Task requirements »
Repeat every line of the records below verbatim, omitting the picture placeholders.

[Saved data entries]
+++++

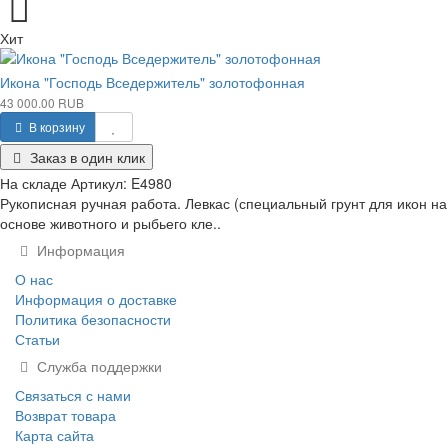
Хит
Икона "Господь Вседержитель" золотофонная
43 000.00 RUB
В корзину
Заказ в один клик
На складе
Артикул:
E4980
Рукописная ручная работа. Левкас (специальный грунт для икон на
основе животного и рыбьего кле..
Информация
О нас
Информация о доставке
Политика безопасности
Статьи
Служба поддержки
Связаться с нами
Возврат товара
Карта сайта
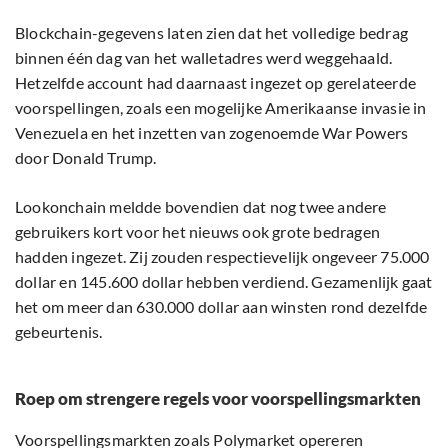
Blockchain-gegevens laten zien dat het volledige bedrag
binnen één dag van het walletadres werd weggehaald.
Hetzelfde account had daarnaast ingezet op gerelateerde
voorspellingen, zoals een mogelijke Amerikaanse invasie in
Venezuela en het inzetten van zogenoemde War Powers
door Donald Trump.
Lookonchain meldde bovendien dat nog twee andere
gebruikers kort voor het nieuws ook grote bedragen
hadden ingezet. Zij zouden respectievelijk ongeveer 75.000
dollar en 145.600 dollar hebben verdiend. Gezamenlijk gaat
het om meer dan 630.000 dollar aan winsten rond dezelfde
gebeurtenis.
Roep om strengere regels voor voorspellingsmarkten
Voorspellingsmarkten zoals Polymarket opereren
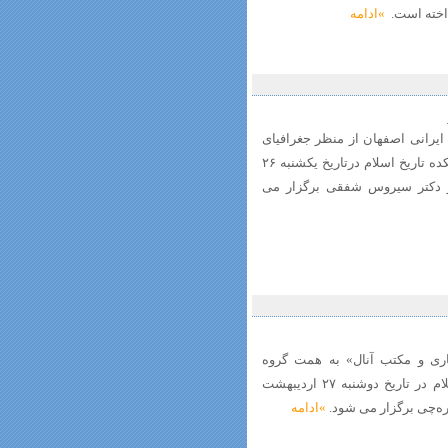
داخته است.
»ادامه
رانی اصفهان از منظر جغرافیای
تاریخی» به همت گروه جغرافیای تاریخی پژوهشکده تاریخ اسلام درتاریخ یکشنبه ۲۶
اعت ۱۷ لغایت ۱۹ با حضور دکتر سیروس شفقی برگزار می
اری و مکتب آنال» به همت گروه
روش‌شناسی و تاریخ‌نگاری پژوهشکده تاریخ اسلام در تاریخ دوشنبه ۲۷ اردیبهشت
»ادامه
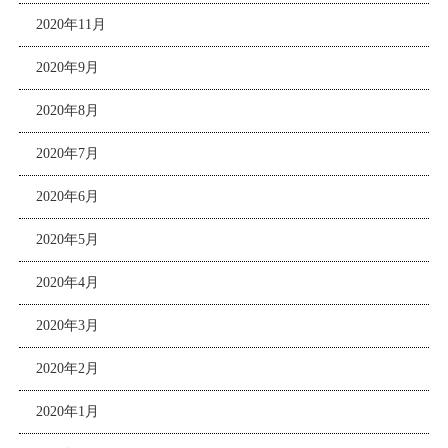
2020年11月
2020年9月
2020年8月
2020年7月
2020年6月
2020年5月
2020年4月
2020年3月
2020年2月
2020年1月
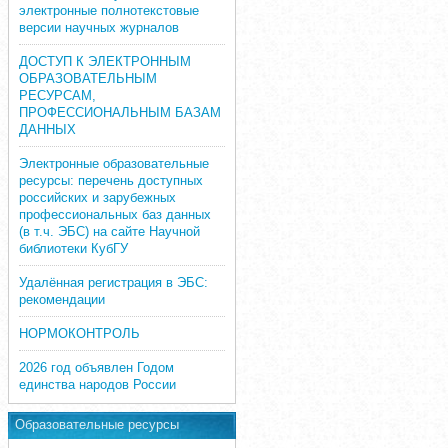
электронные полнотекстовые
версии научных журналов
ДОСТУП К ЭЛЕКТРОННЫМ
ОБРАЗОВАТЕЛЬНЫМ
РЕСУРСАМ,
ПРОФЕССИОНАЛЬНЫМ БАЗАМ
ДАННЫХ
Электронные образовательные
ресурсы: перечень доступных
российских и зарубежных
профессиональных баз данных
(в т.ч. ЭБС) на сайте Научной
библиотеки КубГУ
Удалённая регистрация в ЭБС:
рекомендации
НОРМОКОНТРОЛЬ
2026 год объявлен Годом
единства народов России
Образовательные ресурсы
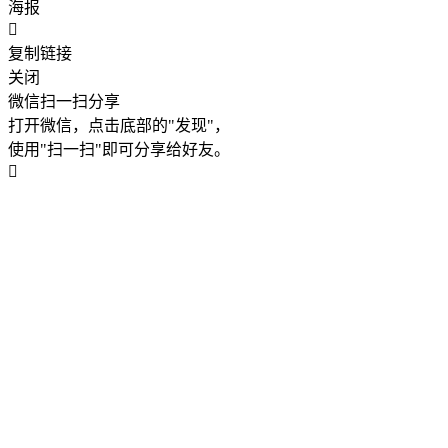
海报
复制链接
关闭
微信扫一扫分享
打开微信，点击底部的"发现"，
使用"扫一扫"即可分享给好友。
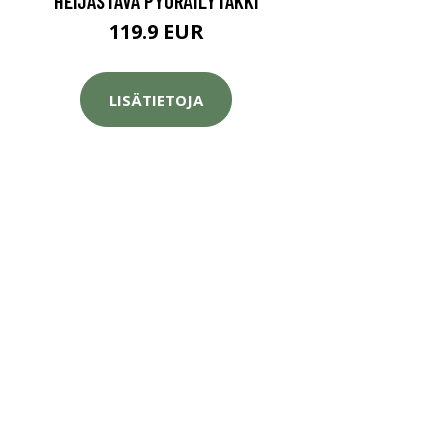
HEIJASTAVA PYÖRÄILYTAKKI
119.9 EUR
LISÄTIETOJA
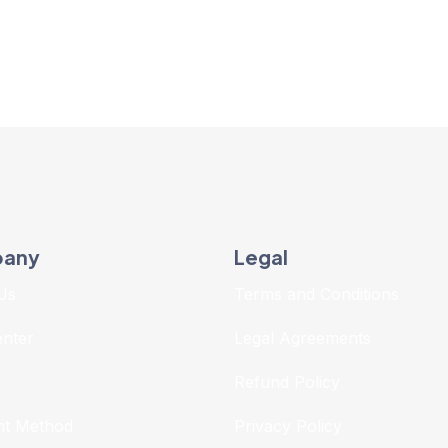
any
Legal
Us
Terms and Conditions
enter
Legal Agreements
r
Refund Policy
t Method
Privacy Policy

+++++

Written answer »
Хит
Икона "Господь Вседержитель" золотофонная
43 000.00 RUB
В корзину
Заказ в один клик
На складе
Артикул:
E4980
Рукописная ручная работа. Левкас (специальный грунт для икон на
основе животного и рыбьего кле..
Информация
О нас
Информация о доставке
Политика безопасности
Статьи
Служба поддержки
Связаться с нами
Возврат товара
Карта сайта
Blockchain-gegevens laten zien dat het volledige bedrag
binnen één dag van het walletadres werd weggehaald.
Hetzelfde account had daarnaast ingezet op gerelateerde
voorspellingen, zoals een mogelijke Amerikaanse invasie in
Venezuela en het inzetten van zogenoemde War Powers
door Donald Trump.
Lookonchain meldde bovendien dat nog twee andere
gebruikers kort voor het nieuws ook grote bedragen
hadden ingezet. Zij zouden respectievelijk ongeveer 75.000
dollar en 145.600 dollar hebben verdiend. Gezamenlijk gaat
het om meer dan 630.000 dollar aan winsten rond dezelfde
gebeurtenis.
Roep om strengere regels voor voorspellingsmarkten
Voorspellingsmarkten zoals Polymarket opereren
داخته است.
»ادامه
رانی اصفهان از منظر جغرافیای
تاریخی» به همت گروه جغرافیای تاریخی پژوهشکده تاریخ اسلام درتاریخ یکشنبه ۲۶
اعت ۱۷ لغایت ۱۹ با حضور دکتر سیروس شفقی برگزار می
اری و مکتب آنال» به همت گروه
روش‌شناسی و تاریخ‌نگاری پژوهشکده تاریخ اسلام در تاریخ دوشنبه ۲۷ اردیبهشت
»ادامه
2020年11月
2020年9月
2020年8月
2020年7月
2020年6月
2020年5月
2020年4月
2020年3月
2020年2月
2020年1月
электронные полнотекстовые
версии научных журналов
ДОСТУП К ЭЛЕКТРОННЫМ
ОБРАЗОВАТЕЛЬНЫМ
РЕСУРСАМ,
ПРОФЕССИОНАЛЬНЫМ БАЗАМ
ДАННЫХ
Электронные образовательные
ресурсы: перечень доступных
российских и зарубежных
профессиональных баз данных
(в т.ч. ЭБС) на сайте Научной
библиотеки КубГУ
Удалённая регистрация в ЭБС:
рекомендации
НОРМОКОНТРОЛЬ
2026 год объявлен Годом
единства народов России
Образовательные ресурсы
海报
复制链接
关闭
微信扫一扫分享
打开微信，点击底部的"发现"，
使用"扫一扫"即可分享给好友。
HEIJASTAVA PYÖRÄILYTAKKI
119.9 EUR
LISÄTIETOJA
any
Legal
Us
Terms and Conditions
enter
Legal Agreements
r
Refund Policy
t Method
Privacy Policy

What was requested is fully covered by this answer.